Sorcha highlighted the lack of green campaigns prior to her taking office, saying that “before I came into post, in terms of what there was going on with green issues and sustainability issues there was [only] the Fossil Free campaign… but that is actually quite niche.”

She continued by claiming that for those who are “into talking and learning and activities and events related to sustainability and becoming more sustainable and encouraging others to there wasn’t really that much”.

Much of Sorcha’s work for Go Green so far this year has been tackling this lack of opportunities for students to campaign, and this was inspired by an event she attended over the summer. “There’s a national group called People and Planet and that’s student action on world poverty and the environment, and was a summer gathering thing over the summer which I attended, and there were people from different People and Planet societies at different universities working on green campaigns and green issues and I thought this would be great because it’s actually a group that gets people together. So, we set one up, and it’s going, so that’s great.”

According to Sorcha, this has been a major success. She told us she is “really pleased,” with the new society, “because I knew that people were interested and I was hoping that people would get involved”. This makes setting up new campaigns for environmental and sustainability issues much easier, as “now there’s a core group of people who are interested and if someone says ‘I want to do something on sustainability’ I can say ‘well that’s the best place to go’, and then we work from there, so at least you’ve got other likeminded people doing the same things.”

However, this has been the extent of Sorcha’s work for Go Green so far, beyond continuing work with the Fossil Free campaign, and she admits that she “was just getting that off the ground last semester really”.

Homelessness is a major issue, but it has also proven to be something of a challenge for Sorcha to tackle, as some student campaigns can actually be detrimental in the long term. “So basically, homelessness is a bit of a difficult one,” she told us, as “the idea is that lots of people give money or food to homeless people or, you know, street beggars and actually this isn’t necessarily the solution because whilst it helps in the interim it sometimes detracts from charities and services who are able to give long term actually sustainable support from doing their work properly”.
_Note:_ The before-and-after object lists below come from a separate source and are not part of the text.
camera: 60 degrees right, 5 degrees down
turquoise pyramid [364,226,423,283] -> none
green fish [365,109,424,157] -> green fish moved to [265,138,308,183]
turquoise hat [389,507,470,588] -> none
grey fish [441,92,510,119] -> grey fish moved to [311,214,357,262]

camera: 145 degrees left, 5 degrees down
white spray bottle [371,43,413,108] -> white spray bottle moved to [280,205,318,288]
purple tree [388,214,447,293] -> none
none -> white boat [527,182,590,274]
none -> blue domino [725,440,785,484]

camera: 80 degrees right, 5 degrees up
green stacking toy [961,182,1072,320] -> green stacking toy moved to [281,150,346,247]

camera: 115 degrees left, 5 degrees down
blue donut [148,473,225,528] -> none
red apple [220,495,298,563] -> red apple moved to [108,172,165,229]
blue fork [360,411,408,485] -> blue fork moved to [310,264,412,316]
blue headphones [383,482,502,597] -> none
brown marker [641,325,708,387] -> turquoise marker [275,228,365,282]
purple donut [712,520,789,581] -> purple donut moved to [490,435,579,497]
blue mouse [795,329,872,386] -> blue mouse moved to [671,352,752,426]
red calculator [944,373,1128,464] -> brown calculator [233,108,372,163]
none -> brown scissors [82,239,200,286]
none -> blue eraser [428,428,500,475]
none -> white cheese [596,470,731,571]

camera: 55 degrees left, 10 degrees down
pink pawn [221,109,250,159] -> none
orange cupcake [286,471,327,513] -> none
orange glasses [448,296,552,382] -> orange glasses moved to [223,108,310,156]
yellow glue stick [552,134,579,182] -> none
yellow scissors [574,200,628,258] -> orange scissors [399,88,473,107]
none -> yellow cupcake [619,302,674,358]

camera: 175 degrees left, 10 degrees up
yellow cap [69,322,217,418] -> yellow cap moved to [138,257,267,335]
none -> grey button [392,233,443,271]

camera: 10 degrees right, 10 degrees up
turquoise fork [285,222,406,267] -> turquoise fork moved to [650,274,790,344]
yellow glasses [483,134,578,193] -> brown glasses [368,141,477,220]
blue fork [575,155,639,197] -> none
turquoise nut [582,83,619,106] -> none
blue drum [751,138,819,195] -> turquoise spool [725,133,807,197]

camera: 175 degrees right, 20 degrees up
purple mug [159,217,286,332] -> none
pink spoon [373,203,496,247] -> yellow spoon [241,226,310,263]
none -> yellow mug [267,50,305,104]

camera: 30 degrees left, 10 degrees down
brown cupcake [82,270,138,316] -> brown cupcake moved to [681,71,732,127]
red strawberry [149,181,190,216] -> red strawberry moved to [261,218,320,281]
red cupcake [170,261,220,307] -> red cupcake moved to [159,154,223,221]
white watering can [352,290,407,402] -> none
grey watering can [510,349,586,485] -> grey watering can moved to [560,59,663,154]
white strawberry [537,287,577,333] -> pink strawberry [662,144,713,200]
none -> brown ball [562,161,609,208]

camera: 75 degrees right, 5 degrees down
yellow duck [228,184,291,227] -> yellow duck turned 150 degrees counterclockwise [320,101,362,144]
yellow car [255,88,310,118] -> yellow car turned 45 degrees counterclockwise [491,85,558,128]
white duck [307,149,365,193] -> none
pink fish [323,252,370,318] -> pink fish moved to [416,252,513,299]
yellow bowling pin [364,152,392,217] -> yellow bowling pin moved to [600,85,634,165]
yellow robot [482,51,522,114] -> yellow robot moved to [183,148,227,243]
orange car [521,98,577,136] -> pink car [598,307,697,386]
Clearly then, the issue needs careful managing, and part of this is increased collaboration between those who want to help: “So the idea is there’s something called Manchester Homelessness Partnership,” Sorcha explained, “and in the last year different charities who were working separately are now working together”.

In addition, Sorcha has also organised some events on campus. “So, I’ve done a few things, so last semester JustFest, the evening event was centred around homelessness. It was really great actually because we had The Mustard Tree which is a charity in Ancoats and they give services but through drama and songs, and people with lived experiences who Mustard Tree had helped with through therapy, arts and drama did a performance.”

However, Sorcha admits she did not do a huge amount last term, although she hopes to do more. “This semester we’re going to focus on that better,” she told us, “especially with the mayoral elections coming up, and sort of working with Greater Manchester housing people in terms of their bigger campaign to get homelessness on the agenda for the mayoral elections. And we’re also having a homelessness week centred around activities at the end of March, and that’s what we’re working towards… last semester was more getting the groundwork done.”

Finally, as applications are now open for students who want to stand as candidates for next year’s Exec team, why should people stand for Campaigns and Citizenship Officer? “Because you get to work on issues that you’re passionate about, you get to have influence, you get to work with students, it’s been a really great year, it’s been an eye-opening year, there’s actually lots of skills I’ve gained working at a university in a professional environment, alongside students on the ground. Also, being a trustee of a charity which is something I hadn’t really realised how it worked, and that’s been amazing to have that opportunity.”